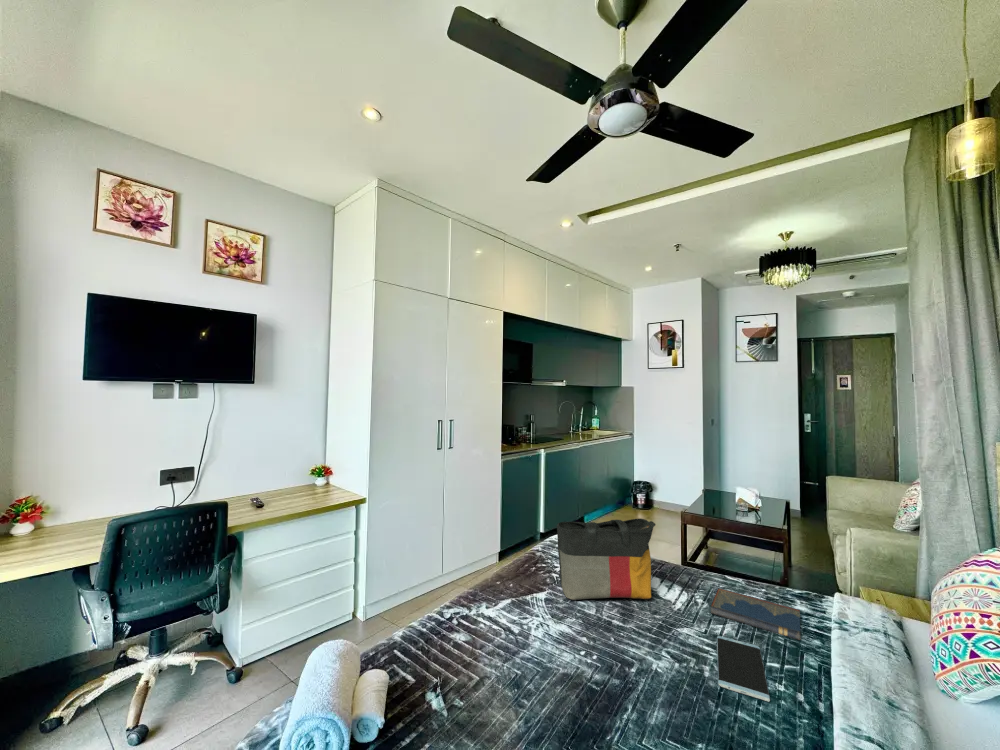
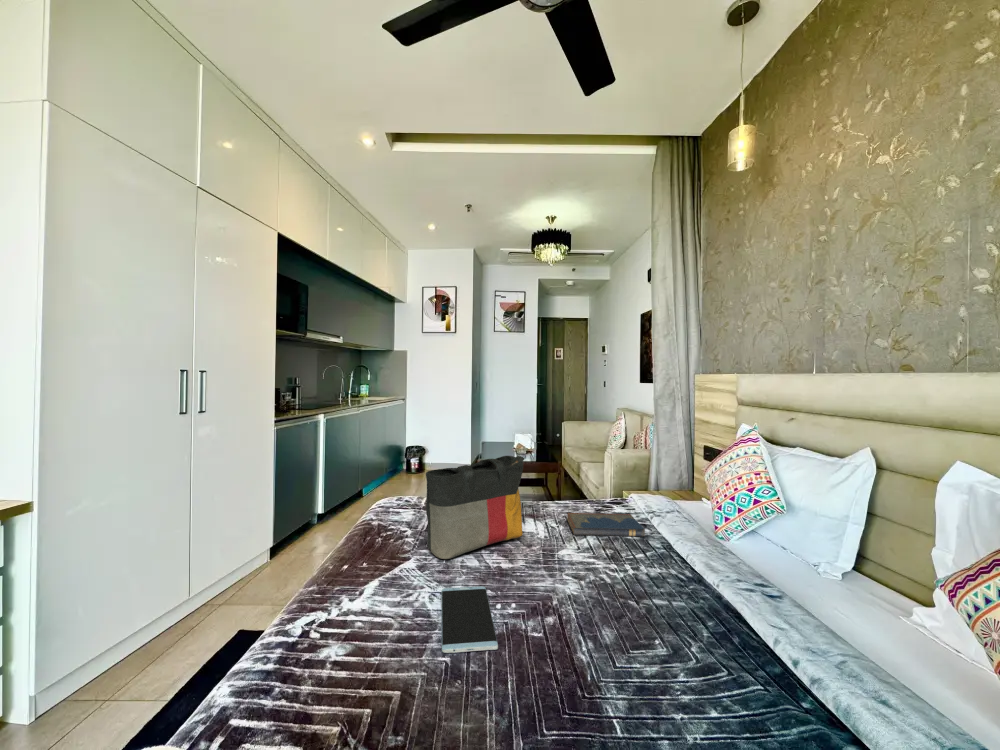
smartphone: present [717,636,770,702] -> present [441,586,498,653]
--
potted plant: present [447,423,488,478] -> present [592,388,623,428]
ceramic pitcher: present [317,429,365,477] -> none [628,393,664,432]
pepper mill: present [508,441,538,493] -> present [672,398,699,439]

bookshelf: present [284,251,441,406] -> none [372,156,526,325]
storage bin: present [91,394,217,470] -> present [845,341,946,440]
...
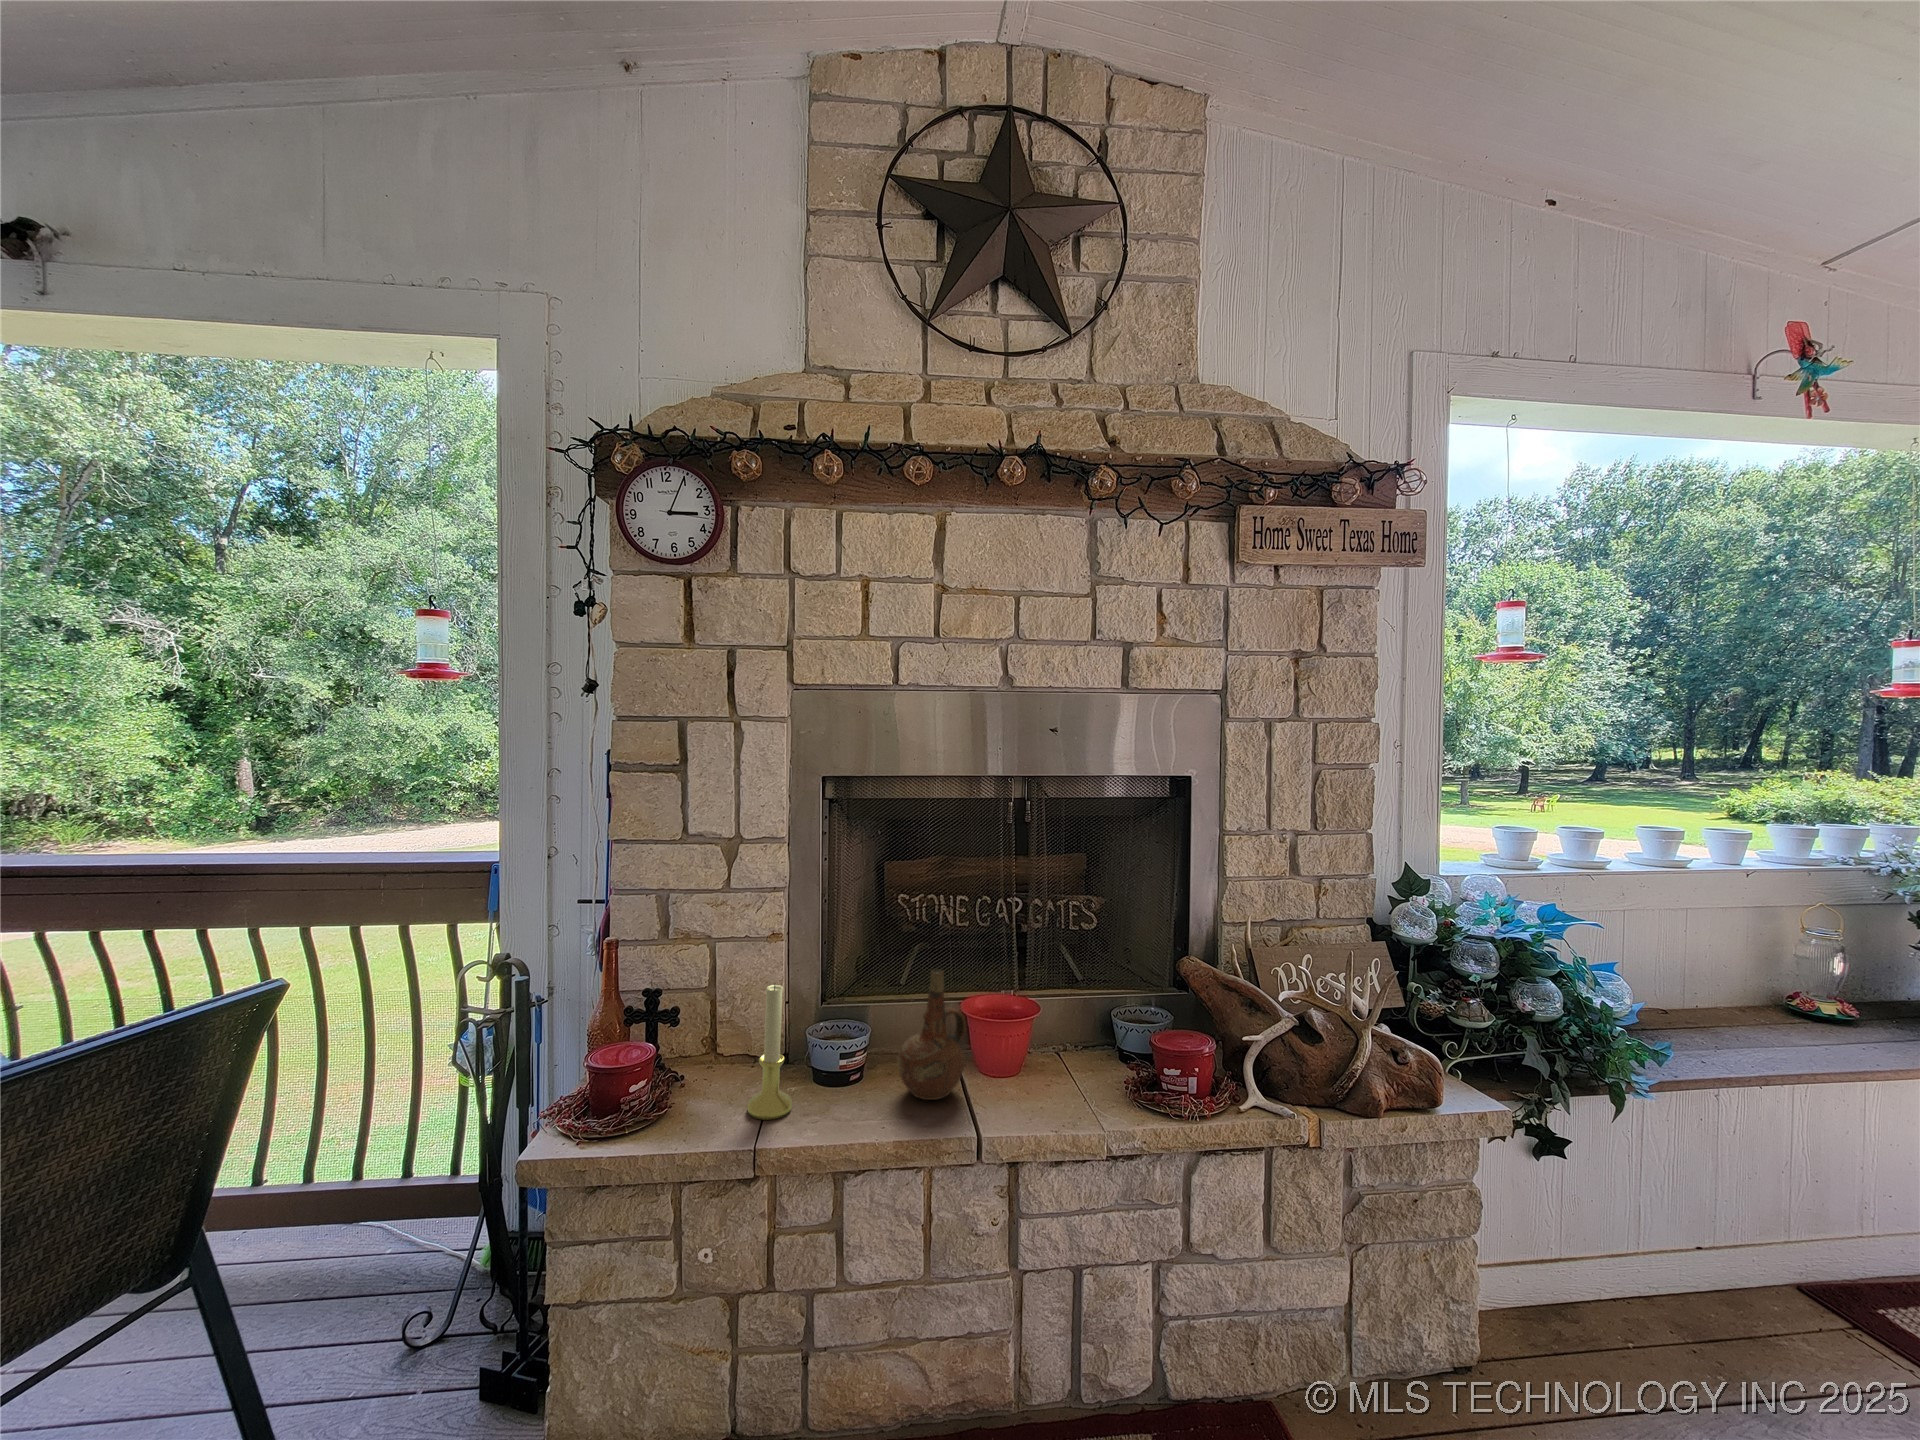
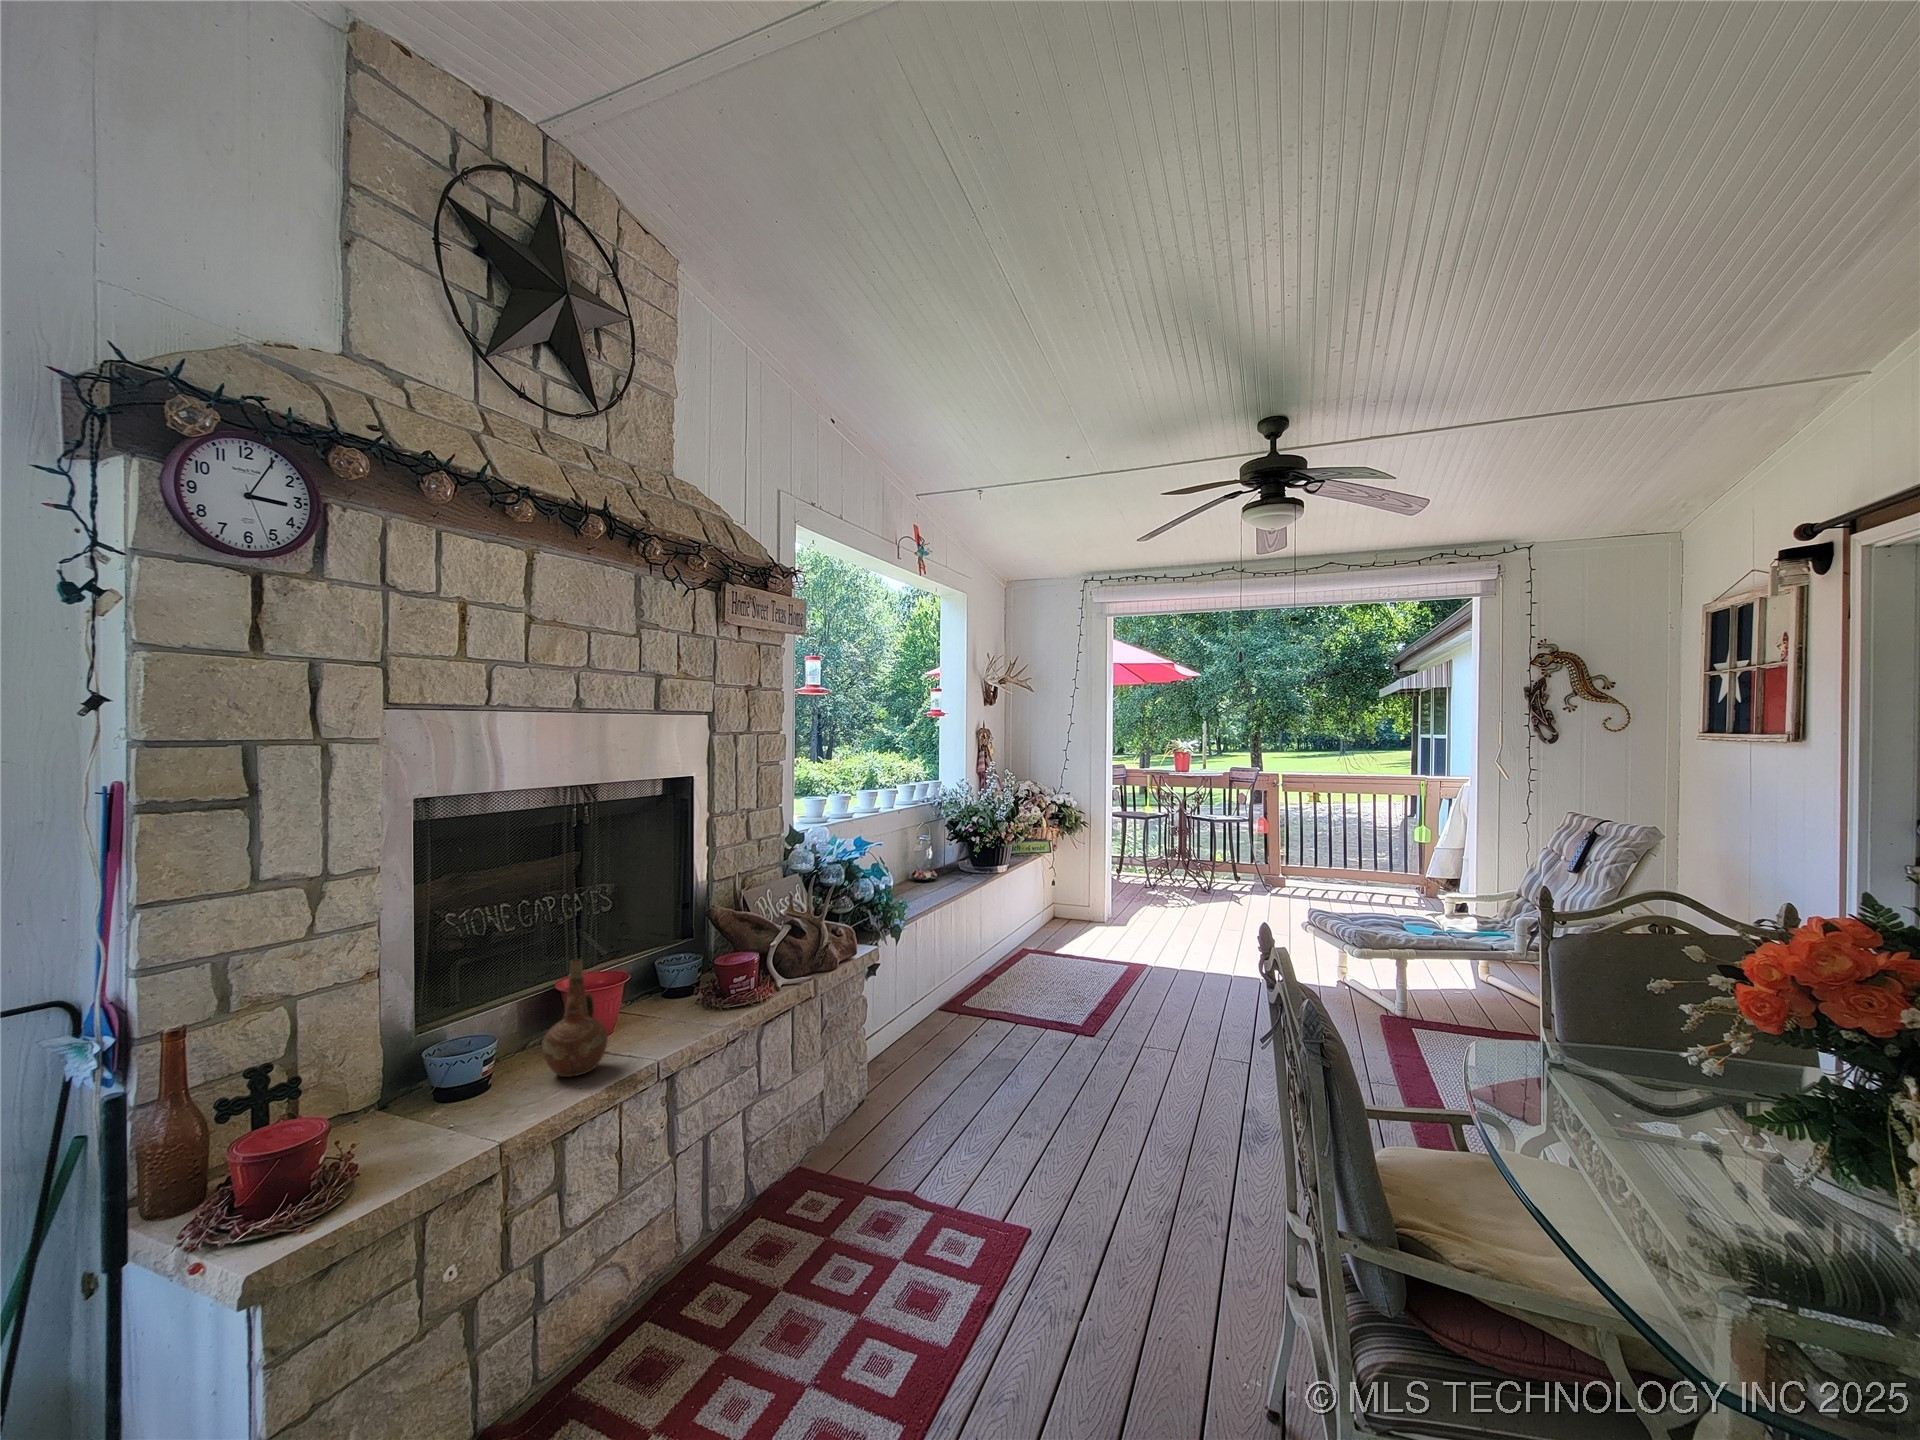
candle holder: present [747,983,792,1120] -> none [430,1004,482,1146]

▸ **Task description**: Each line above holding the word "none" counts; reply with how many there are, only the number.

▸ **Result of the task**: 3